Action item:
With pictures removed, the data below should be returned exactly.

Supplied records:
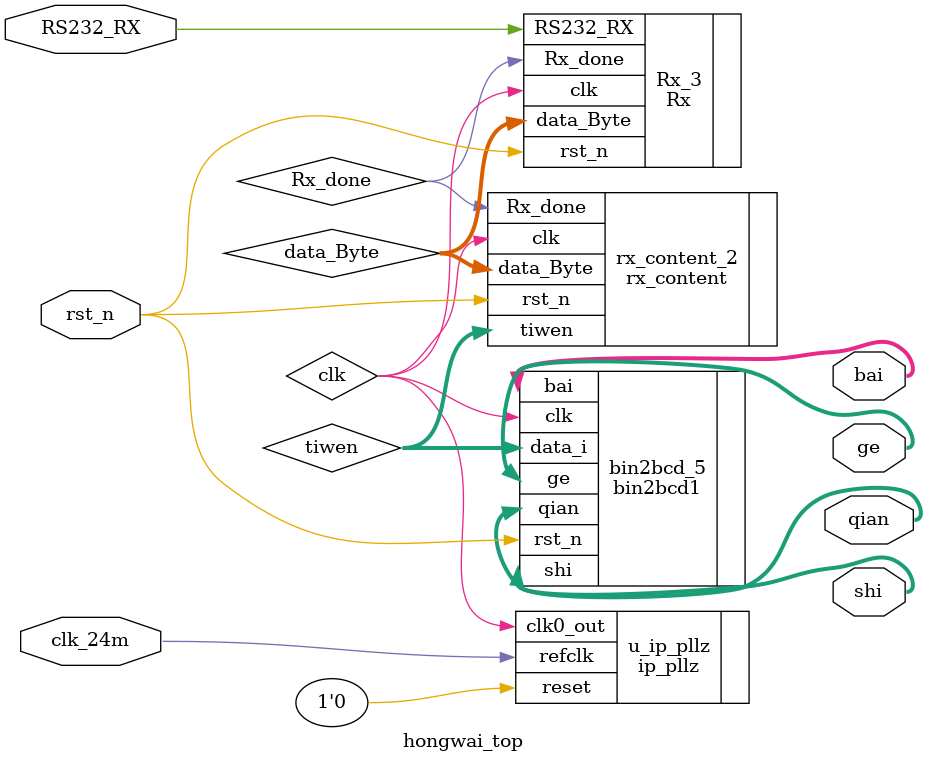
<source format=v>
module hongwai_top(
   input clk_24m,
   input RS232_RX,
   input rst_n,
  
   output [3:0] qian,
   output [3:0] bai ,
   output [3:0] shi ,
   output [3:0] ge  
    );
	 
	 
    wire [7:0] data_Byte;
    wire Rx_done;
    wire [15:0] tiwen;
    wire [19:0] data_o;	   
    

 
  ip_pllz u_ip_pllz(
    .refclk  (clk_24m),
	.reset   (1'b0),
	.clk0_out(clk)
	
); 
 
 
 rx_content  rx_content_2(
   .clk(clk),
   .rst_n(rst_n),
   .data_Byte(data_Byte),
   .Rx_done(Rx_done),
   .tiwen(tiwen)
  
 );
 Rx Rx_3(
   .clk(clk),
   .rst_n(rst_n),
   .RS232_RX(RS232_RX),
   .data_Byte(data_Byte),
   .Rx_done(Rx_done)

 );
 
 

 bin2bcd1 bin2bcd_5(
   .clk(clk),
   .rst_n(rst_n),
   .data_i(tiwen),
   .qian(qian),
   .bai(bai),
   .shi(shi),
   .ge(ge)
 );
 
endmodule






</source>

Task answer:
<source format=v>
module hongwai_top(
   input clk_24m,
   input RS232_RX,
   input rst_n,
  
   output [3:0] qian,
   output [3:0] bai ,
   output [3:0] shi ,
   output [3:0] ge  
    );
	 
	 
    wire [7:0] data_Byte;
    wire Rx_done;
    wire [15:0] tiwen;
    wire [19:0] data_o;	   
    

 
  ip_pllz u_ip_pllz(
    .refclk  (clk_24m),
	.reset   (1'b0),
	.clk0_out(clk)
	
); 
 
 
 rx_content  rx_content_2(
   .clk(clk),
   .rst_n(rst_n),
   .data_Byte(data_Byte),
   .Rx_done(Rx_done),
   .tiwen(tiwen)
  
 );
 Rx Rx_3(
   .clk(clk),
   .rst_n(rst_n),
   .RS232_RX(RS232_RX),
   .data_Byte(data_Byte),
   .Rx_done(Rx_done)

 );
 
 

 bin2bcd1 bin2bcd_5(
   .clk(clk),
   .rst_n(rst_n),
   .data_i(tiwen),
   .qian(qian),
   .bai(bai),
   .shi(shi),
   .ge(ge)
 );
 
endmodule






</source>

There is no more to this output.